REQUEST>
No pictures in the copy. Write out the listing below exactly.

++++++++++++++++++++

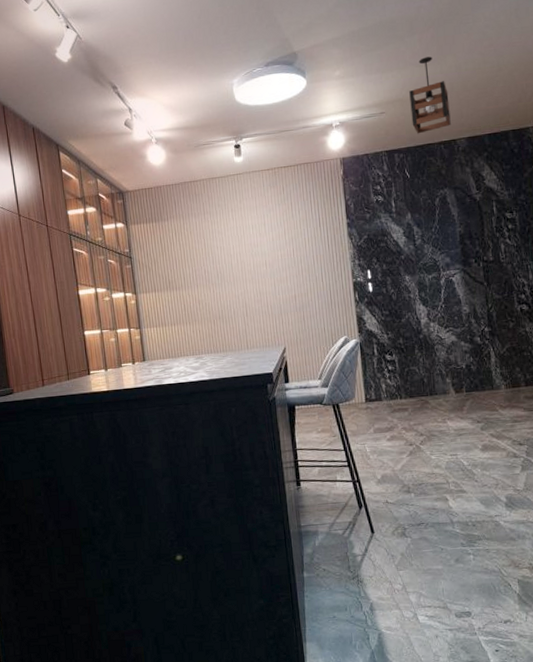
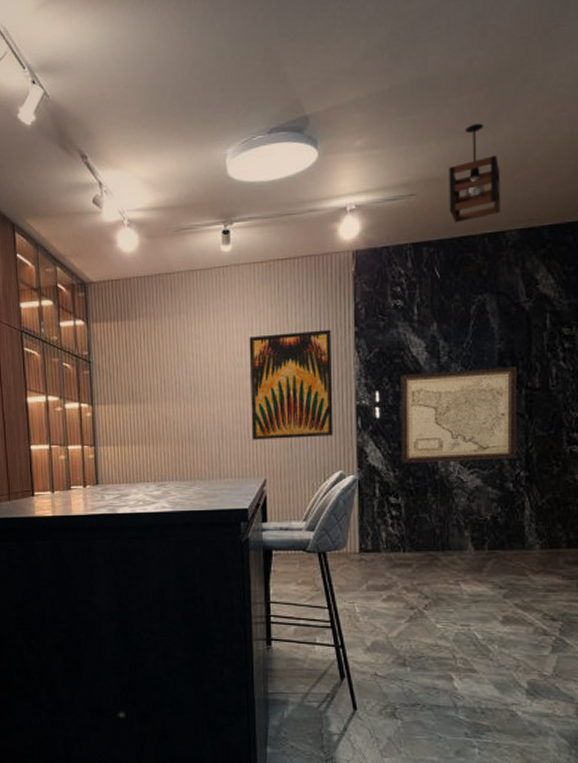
wall art: none [262,222,337,315] -> present [249,329,333,440]
wall art: none [386,245,480,327] -> present [400,367,517,463]

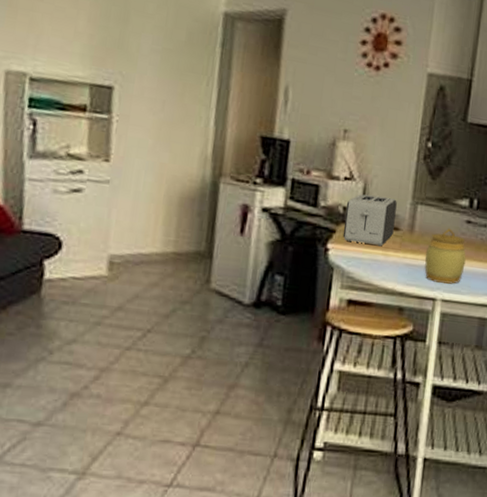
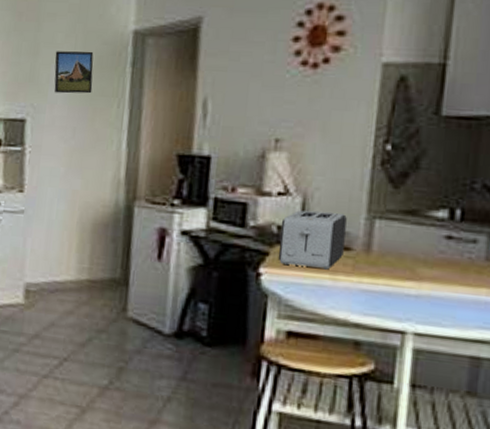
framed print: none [144,20,185,69] -> present [54,51,94,94]
jar: present [425,228,466,284] -> none [388,245,447,314]

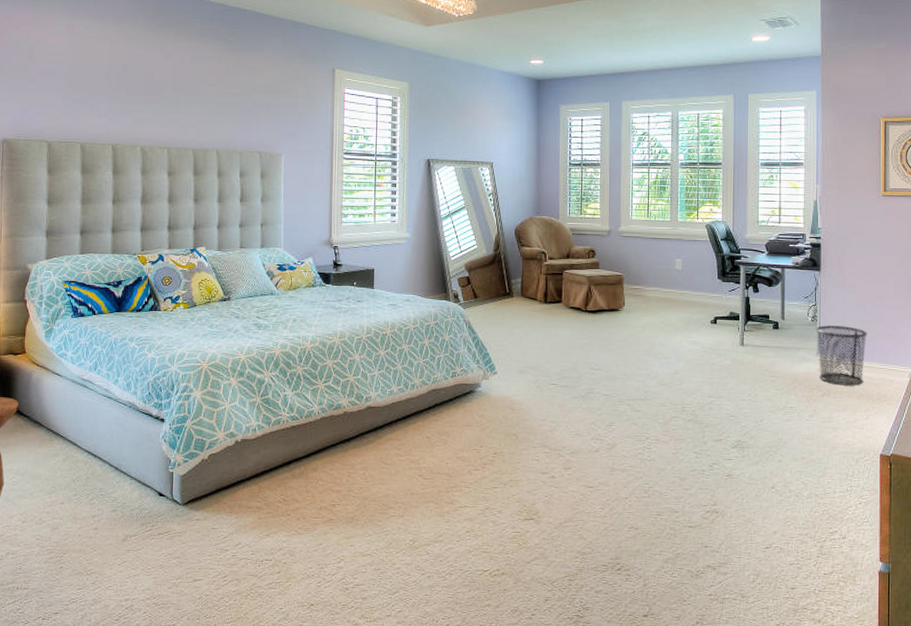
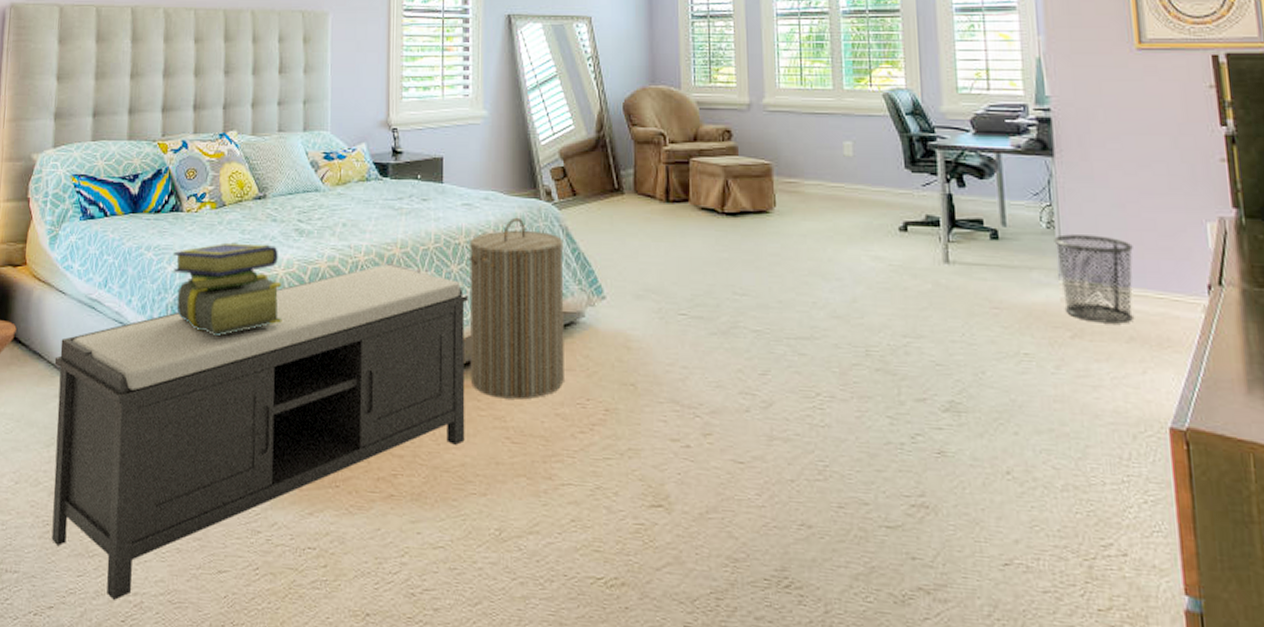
bench: none [53,349,392,605] -> present [51,262,468,600]
stack of books: none [153,334,244,407] -> present [173,242,283,337]
laundry hamper: none [393,314,467,448] -> present [468,217,564,400]

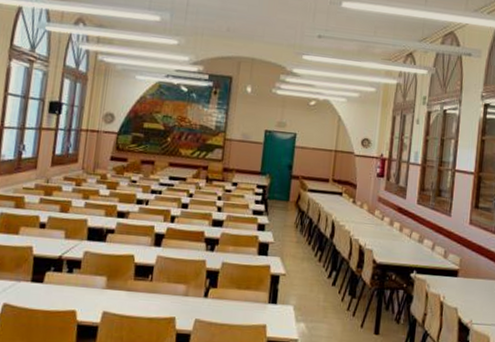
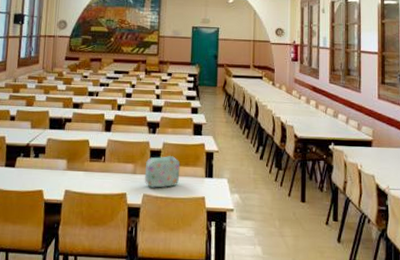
lunch box: none [197,277,241,313] -> present [144,156,181,188]

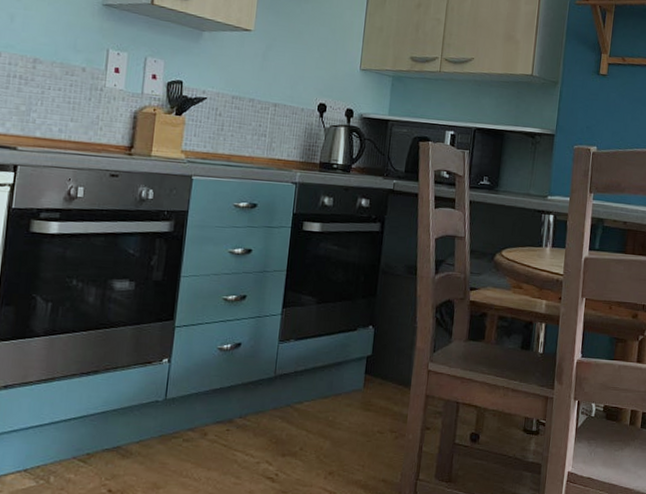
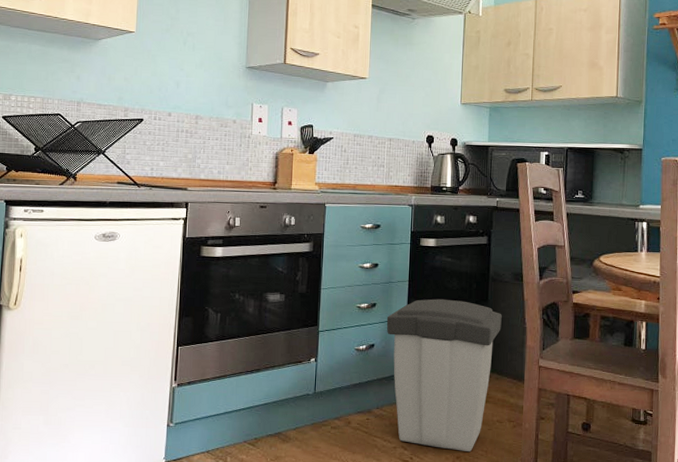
trash can: none [257,292,391,466] -> present [386,299,502,451]

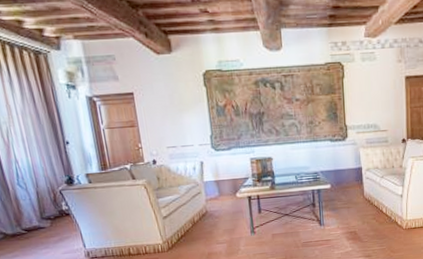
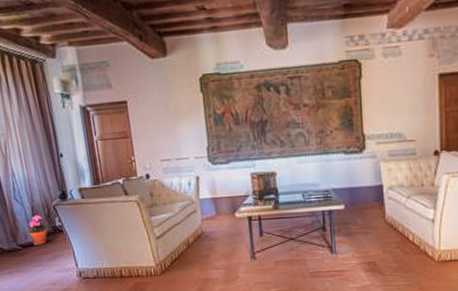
potted plant: none [32,200,56,229] -> present [27,215,50,245]

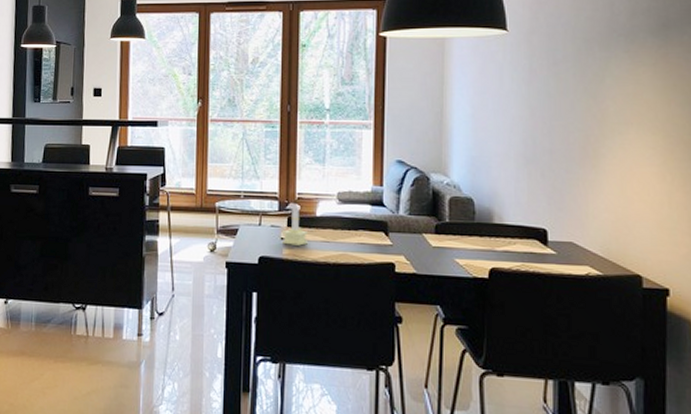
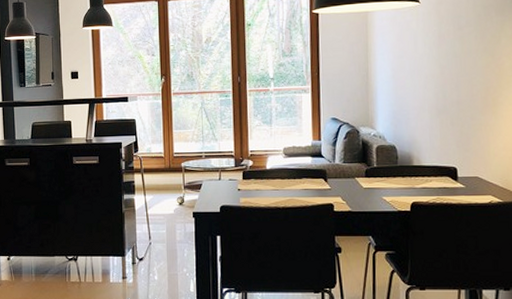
candle: present [281,202,309,246] -> none [238,159,261,195]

++++++++++++++++++++

TASK SOLUTION>
wall art: none [262,222,337,315] -> present [249,329,333,440]
wall art: none [386,245,480,327] -> present [400,367,517,463]

framed print: none [144,20,185,69] -> present [54,51,94,94]
jar: present [425,228,466,284] -> none [388,245,447,314]

bench: none [53,349,392,605] -> present [51,262,468,600]
stack of books: none [153,334,244,407] -> present [173,242,283,337]
laundry hamper: none [393,314,467,448] -> present [468,217,564,400]

lunch box: none [197,277,241,313] -> present [144,156,181,188]

trash can: none [257,292,391,466] -> present [386,299,502,451]

potted plant: none [32,200,56,229] -> present [27,215,50,245]

candle: present [281,202,309,246] -> none [238,159,261,195]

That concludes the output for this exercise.